Change "geotiff_conversor" to "raster_converter" in the lines starting with the line containing "Rode o script" and going on through the end, and give those lines again with nothing else altered.

+ + +

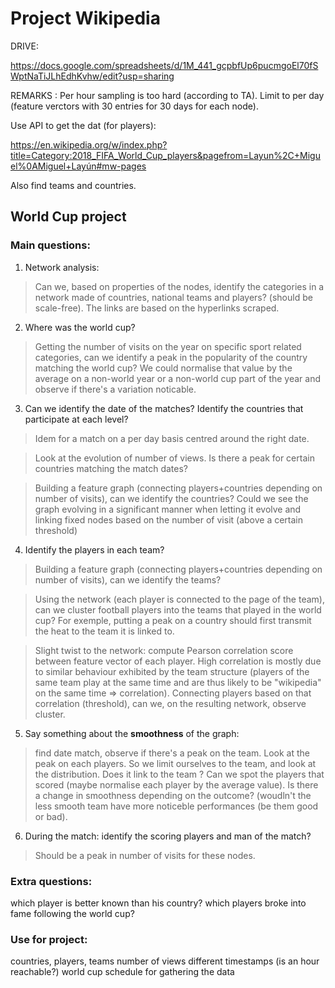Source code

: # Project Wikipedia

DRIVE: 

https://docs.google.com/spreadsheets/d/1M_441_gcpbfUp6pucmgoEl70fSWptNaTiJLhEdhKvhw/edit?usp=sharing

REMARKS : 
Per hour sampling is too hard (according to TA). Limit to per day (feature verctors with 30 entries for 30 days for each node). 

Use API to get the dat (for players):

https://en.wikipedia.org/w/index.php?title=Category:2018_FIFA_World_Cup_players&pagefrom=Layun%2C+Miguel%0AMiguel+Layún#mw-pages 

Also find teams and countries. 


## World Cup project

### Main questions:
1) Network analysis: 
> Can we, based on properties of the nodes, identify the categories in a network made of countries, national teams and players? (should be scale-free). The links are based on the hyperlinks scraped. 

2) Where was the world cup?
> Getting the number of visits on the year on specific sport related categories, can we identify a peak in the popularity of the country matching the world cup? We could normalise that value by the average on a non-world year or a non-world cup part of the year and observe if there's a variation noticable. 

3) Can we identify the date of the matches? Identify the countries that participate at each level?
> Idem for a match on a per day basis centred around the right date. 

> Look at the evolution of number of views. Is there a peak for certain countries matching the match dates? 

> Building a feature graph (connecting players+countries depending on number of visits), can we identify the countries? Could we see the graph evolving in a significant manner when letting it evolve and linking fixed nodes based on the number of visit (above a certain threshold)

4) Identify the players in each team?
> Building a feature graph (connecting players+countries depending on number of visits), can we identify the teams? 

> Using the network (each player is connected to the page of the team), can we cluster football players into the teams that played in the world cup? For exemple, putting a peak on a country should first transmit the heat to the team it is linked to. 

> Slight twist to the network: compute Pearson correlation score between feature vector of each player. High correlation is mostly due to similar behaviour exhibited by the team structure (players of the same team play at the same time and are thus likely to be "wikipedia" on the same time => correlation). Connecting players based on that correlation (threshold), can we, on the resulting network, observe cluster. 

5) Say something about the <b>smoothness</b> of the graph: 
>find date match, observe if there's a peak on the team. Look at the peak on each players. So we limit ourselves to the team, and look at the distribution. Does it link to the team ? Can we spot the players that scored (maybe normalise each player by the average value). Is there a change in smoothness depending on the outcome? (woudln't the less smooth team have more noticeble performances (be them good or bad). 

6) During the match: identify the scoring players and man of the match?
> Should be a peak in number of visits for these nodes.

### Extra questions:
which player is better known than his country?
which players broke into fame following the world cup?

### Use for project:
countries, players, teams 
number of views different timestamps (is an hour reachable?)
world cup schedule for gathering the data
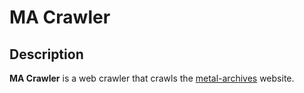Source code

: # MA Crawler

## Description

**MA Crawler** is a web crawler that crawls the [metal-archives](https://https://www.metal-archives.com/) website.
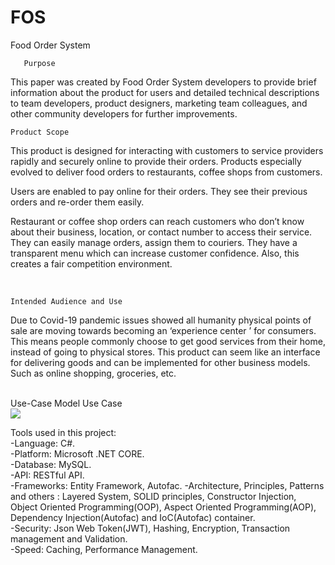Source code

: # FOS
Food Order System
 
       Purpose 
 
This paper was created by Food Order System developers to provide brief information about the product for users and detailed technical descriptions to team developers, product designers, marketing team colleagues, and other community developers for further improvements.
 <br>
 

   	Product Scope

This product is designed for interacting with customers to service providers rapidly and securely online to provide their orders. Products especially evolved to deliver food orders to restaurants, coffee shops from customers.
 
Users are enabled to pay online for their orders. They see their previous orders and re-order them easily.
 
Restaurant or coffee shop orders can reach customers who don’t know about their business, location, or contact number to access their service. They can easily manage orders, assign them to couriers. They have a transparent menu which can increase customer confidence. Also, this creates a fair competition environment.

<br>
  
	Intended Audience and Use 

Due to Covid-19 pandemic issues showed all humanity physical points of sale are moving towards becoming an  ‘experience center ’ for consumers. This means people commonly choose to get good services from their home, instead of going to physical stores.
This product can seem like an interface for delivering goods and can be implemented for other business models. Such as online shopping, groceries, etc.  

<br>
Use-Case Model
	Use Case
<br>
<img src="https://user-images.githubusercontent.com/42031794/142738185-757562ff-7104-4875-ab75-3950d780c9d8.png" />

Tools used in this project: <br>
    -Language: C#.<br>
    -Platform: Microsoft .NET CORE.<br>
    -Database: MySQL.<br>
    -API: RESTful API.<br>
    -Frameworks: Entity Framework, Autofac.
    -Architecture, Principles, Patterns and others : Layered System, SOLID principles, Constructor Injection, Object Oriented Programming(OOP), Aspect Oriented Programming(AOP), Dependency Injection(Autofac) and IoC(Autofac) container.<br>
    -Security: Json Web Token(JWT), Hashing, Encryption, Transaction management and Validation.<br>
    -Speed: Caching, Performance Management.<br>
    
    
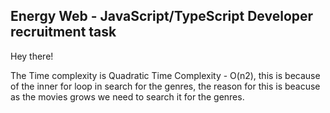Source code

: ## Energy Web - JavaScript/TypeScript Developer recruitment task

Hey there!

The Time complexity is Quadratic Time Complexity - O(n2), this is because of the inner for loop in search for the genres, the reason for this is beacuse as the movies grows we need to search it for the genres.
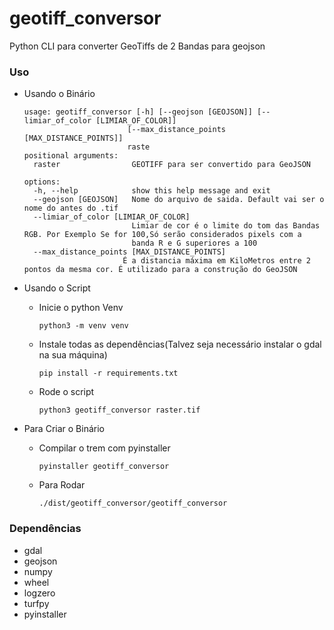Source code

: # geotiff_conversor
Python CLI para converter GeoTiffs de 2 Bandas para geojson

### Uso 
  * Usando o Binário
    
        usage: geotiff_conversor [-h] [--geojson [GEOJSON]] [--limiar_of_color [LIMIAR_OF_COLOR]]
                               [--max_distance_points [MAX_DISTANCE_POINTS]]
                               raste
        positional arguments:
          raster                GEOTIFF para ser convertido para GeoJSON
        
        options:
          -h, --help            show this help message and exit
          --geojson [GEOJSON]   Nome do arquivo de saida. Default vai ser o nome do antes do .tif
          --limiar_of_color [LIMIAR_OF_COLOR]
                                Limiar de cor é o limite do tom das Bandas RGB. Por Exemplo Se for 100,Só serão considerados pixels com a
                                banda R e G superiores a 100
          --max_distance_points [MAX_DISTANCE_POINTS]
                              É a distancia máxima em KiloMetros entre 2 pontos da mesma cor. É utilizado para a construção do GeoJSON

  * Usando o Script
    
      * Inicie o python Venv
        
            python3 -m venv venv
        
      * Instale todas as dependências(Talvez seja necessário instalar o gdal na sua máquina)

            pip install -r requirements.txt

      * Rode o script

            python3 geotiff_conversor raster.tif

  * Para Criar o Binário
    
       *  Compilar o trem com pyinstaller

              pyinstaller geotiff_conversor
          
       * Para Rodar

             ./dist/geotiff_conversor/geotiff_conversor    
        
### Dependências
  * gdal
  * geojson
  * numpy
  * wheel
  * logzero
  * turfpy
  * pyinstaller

+ + +

* Response box
      * Rode o script

            python3 raster_converter raster.tif

  * Para Criar o Binário
    
       *  Compilar o trem com pyinstaller

              pyinstaller raster_converter
          
       * Para Rodar

             ./dist/raster_converter/raster_converter    
        
### Dependências
  * gdal
  * geojson
  * numpy
  * wheel
  * logzero
  * turfpy
  * pyinstaller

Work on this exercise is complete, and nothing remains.